Stop-Loss : La guerre, yes sir!
Stop-Loss marque le retour de la réalisatrice de Boys Don’t Cry, Kimberly Peirce.
Une caméra nerveuse se colle aux déplacements de soldats américains pris dans une embuscade en Irak. Ils ne sont pas dans le désert à se défendre contre d’autres fantassins armés jusqu’aux dents, mais dans un édifice à logements où résident des familles d’innocents. Par un montage sur-dynamisé, la nervosité et la peur des Américains envahissent l’écran, se font de plus en plus palpables, puis contagieuses. Ces premières images de Stop-Loss ne laissent aucun doute sur ce que pense Kimberly Peirce de la guerre en Irak: barbare, injustifiée, inutile. Et pourtant, le pire reste à venir.

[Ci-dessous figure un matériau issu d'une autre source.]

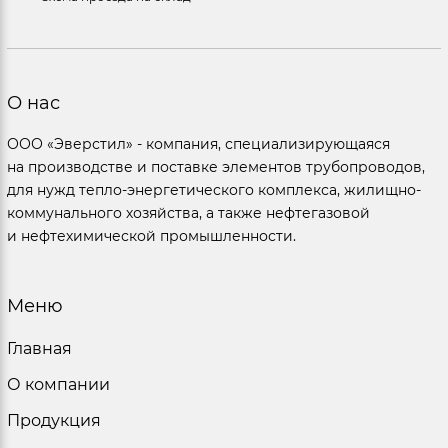
О нас
ООО «Эверстил» - компания, специализирующаяся
на производстве и поставке элементов трубопроводов,
для нужд тепло-энергетического комплекса, жилищно-
коммунального хозяйства, а также нефтегазовой
и нефтехимической промышленности.
Меню
Главная
О компании
Продукция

De retour dans leur Texas natal, quatre camarades d’infanterie sont accueillis en héros. L’un d’eux, Rico (Victor Rasuk, émouvant) a déjà pris le chemin de l’hôpital pour soigner ses horribles blessures, tandis que Tommy (Joseph Gordon-Levitt, impeccable), Steve (Channing Tatum, limité mais convaincant) et Brandon (Ryan Phillippe, très solide) se reconnectent difficilement à la réalité texane en raison de graves séquelles psychologiques. C’est à ce moment du récit que l’on retrouve ce qui faisait la grande force de Boys Don’t Cry. Avec une sincérité remarquable, Peirce trace sans fard ni complaisance le portrait d’un groupe marginalisé, voire paumé, ébranlé à jamais par les actes commis sans en connaître les vraies raisons. Directe et franche, elle ose illustrer, sans pour autant les juger, ses héros sous un jour qui n’est pas complètement flatteur pour eux. Ceux-ci, désarmés, tenteront de donner un nouveau sens à leur vie. Et pourtant, le pire reste à venir.
Révolté d’apprendre qu’il devra retourner sous peu au front, Brandon entreprend de traverser l’Amérique avec Michelle (Abbie Cornish, subtile), fiancée de Steve, afin de convaincre un sénateur de Washington de faire changer d’idée ses supérieurs. Dès lors, la plume de Peirce et de son comparse Mark Richard se fait militante. Et au diable les discours nuancés! Prenant le parti pris du jeune rebelle avec cause, la réalisatrice tire à boulets rouges sur le gouvernement, l’armée et le patriotisme aveugle. Si le dernier tiers du film a du plomb de l’aile en raison des dialogues, pas toujours subtils et prenant de plus en plus de place, Stop-Loss n’en demeure pas moins une réflexion à la fois vibrante, musclée et viscérale sur les raisons d’envoyer des hommes (et femmes) au front.